PEN America tracked 6,780 instances of bans across 23 states over the yearlong span.
“The normalization of book bans echoes conditions long associated with the rise of authoritarianism,” the report says. “As censorship sweeps books from library shelves, the rippling consequences ultimately impact all of us.”
Two days before the conference, my colleague and I took a guided walking tour of Warsaw. For three hours, we learned mostly about the cruel history of the Warsaw ghetto, the largest Nazi-established ghetto in occupied Poland during World War II.
It held about 460,000 Jewish people, many of whom died from starvation or disease. Most of those who didn’t were shot point blank or shipped to extermination camps.
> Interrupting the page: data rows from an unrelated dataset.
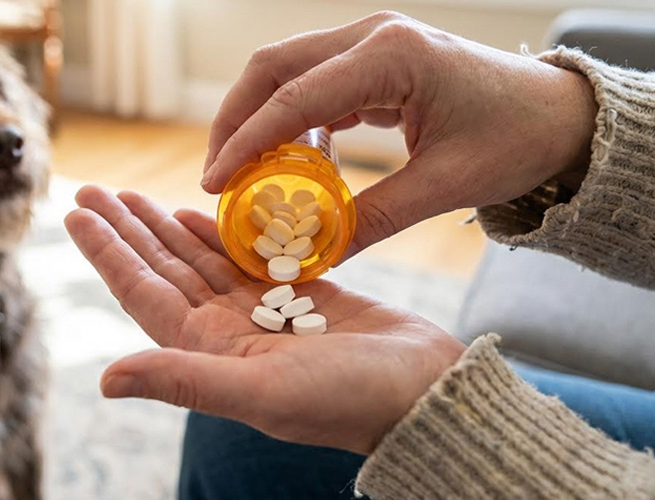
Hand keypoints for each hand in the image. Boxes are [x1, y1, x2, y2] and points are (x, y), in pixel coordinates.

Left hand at [64, 185, 464, 453]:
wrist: (424, 394)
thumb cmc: (347, 400)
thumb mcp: (260, 390)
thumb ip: (184, 380)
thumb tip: (105, 380)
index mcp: (209, 351)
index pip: (142, 293)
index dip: (107, 252)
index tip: (75, 212)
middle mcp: (226, 333)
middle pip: (163, 269)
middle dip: (126, 229)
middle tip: (93, 188)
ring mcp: (261, 314)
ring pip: (199, 260)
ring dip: (164, 227)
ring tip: (131, 194)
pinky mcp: (299, 295)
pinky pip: (244, 256)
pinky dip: (218, 232)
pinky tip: (196, 211)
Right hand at [201, 11, 597, 258]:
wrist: (559, 114)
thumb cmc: (516, 140)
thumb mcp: (446, 186)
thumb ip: (376, 219)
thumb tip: (311, 258)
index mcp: (393, 55)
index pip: (295, 97)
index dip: (246, 142)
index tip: (214, 183)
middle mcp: (373, 34)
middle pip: (273, 67)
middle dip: (234, 121)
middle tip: (215, 177)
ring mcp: (370, 42)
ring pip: (284, 70)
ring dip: (254, 118)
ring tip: (240, 175)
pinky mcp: (372, 60)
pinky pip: (311, 84)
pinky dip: (287, 120)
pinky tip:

Our brilliant guide, Marlena, delivered this history with humanity and candor. She told us that immersing herself in the required courses to become a tour guide gave her a fuller picture of her native country, as well as a thirst to know more.
“The more knowledge I gain,” she said, “the less certain I am about anything I know.”
Her words bounced around in my mind two days later when I sat in a once-bombed-out palace, next to centuries-old texts, surrounded by people gathered in service of literacy, after fumbling to explain why my own nation bans books.
Here’s another thing: The week before I left for Poland, I had two back-to-back events where I interviewed authors on stage.
First, Mary Claire Haver about “The New Perimenopause: An Evidence-Based Guide to Surviving the Zone of Chaos and Feeling Like Yourself Again,” and then Nickolas Butler about his latest novel, “Forty Year Kiss.”
At the Haver event, 700 or so people packed an auditorium in search of answers and community. I ran into a dear friend whose daughter is living valiantly with an inoperable brain tumor. On the way out, I saw a friend who survived breast cancer. We ran the same Chicago Marathon in 2023 and her strength and joy powered me through some of my more self-pitying miles.
At the Butler event, a couple hundred folks filled a park district event space to hear and talk about late-in-life love, second chances and the moments that add up to a whole, authentic life.
Toward the end, Butler shared a story about walking his land in rural Wisconsin under the moonlight and grabbing handfuls of berries off their vines and feeding them to his dog and eating handfuls himself.
He told us he knew fully and truly that evening that no amount of Jeff Bezos-level wealth could possibly bring him a moment so pure and perfect.
Those words, those nights, were bouncing around in my head while I sat at the conference.
We put so much of what’s precious at risk when we ban books. When we take away the voices and stories and witnesses who can help us understand one another and connect to one another and take better care of one another.
A whole lot of what’s fraying right now can be repaired by stitching ourselves together around a common purpose, around our shared humanity. We have the instructions. They’re all written down — what helps, what hurts, what to do, what to never do again.
We should be wary of any attempt to keep us from reading them.